Prime Minister Tony Abbott has touched down on an island in the Torres Strait to honour his promise to spend a week each year in indigenous communities.

Mr Abbott was officially welcomed to the Torres Strait by children and elders on Horn Island on Sunday evening, ahead of his week in the region.

On the way there, he stopped off in Broome and Kununurra, in Western Australia, where he spoke to indigenous leader Pat Dodson about the move that community has made to change native title areas into freehold land.

"We can read all the briefing papers in the world, we can read the books, we can talk to the experts but there's nothing like being present on the spot to see the good and the bad and to see a way forward," Mr Abbott told reporters in Kununurra, near the WA and Northern Territory border.

"Once I get to Thursday Island and other parts of the Torres Strait, once I get to the tip of Cape York I'm looking forward to learning some more."

The self-declared prime minister for indigenous Australians has long spent time in remote communities each year.

"To spend just a week a year, just one week in 52, focused on indigenous issues is not too much ... given that section of our population have to a considerable extent been neglected for the last couple of hundred years," he said.

| Data block |
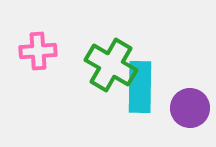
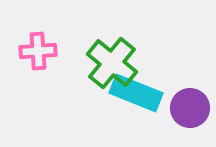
green cross: moved 1 px right, 2 px up; rotated 9 degrees clockwise
cyan rectangle: moved 4 px left, 6 px down; rotated 69 degrees counterclockwise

| Work to complete |
1 - Rewrite the news report on Tony Abbott's Torres Strait visit between "Mr Abbott was" and "Northern Territory border.", inclusive, with "Horn Island" changed to "Thursday Island".
2 - Continue the news report on Tony Abbott's Torres Strait visit from its last sentence.

| Set of answers |
1 -
Mr Abbott was officially welcomed to the Torres Strait by children and elders on Thursday Island on Sunday evening, ahead of his week in the region.

On the way there, he stopped off in Broome and Kununurra, in Western Australia, where he spoke to indigenous leader Pat Dodson about the move that community has made to change native title areas into freehold land.

"We can read all the briefing papers in the world, we can read the books, we can talk to the experts but there's nothing like being present on the spot to see the good and the bad and to see a way forward," Mr Abbott told reporters in Kununurra, near the WA and Northern Territory border.

2 -
About eight ministers, including Health Minister Sussan Ley and Attorney-General George Brandis, are expected to join the prime minister on his week-long visit.

Mr Abbott will spend time with local communities, focusing on education, health and defence.

It's the second time Mr Abbott has relocated the machinery of government to a remote indigenous community, having visited Nhulunbuy in Arnhem Land in September last year.

The prime minister had to cut his Nhulunbuy trip short after announcing Australia's involvement in the war against extremism in Iraq, and flying out to farewell troops bound for the Middle East.

The Torres Strait is the birthplace and resting place of Eddie Mabo, the man who paved the way for indigenous land rights in a High Court case that led to native title.

It faces significant border protection and biosecurity issues because of its close proximity to Papua New Guinea.

Mr Abbott will be in the region until Friday.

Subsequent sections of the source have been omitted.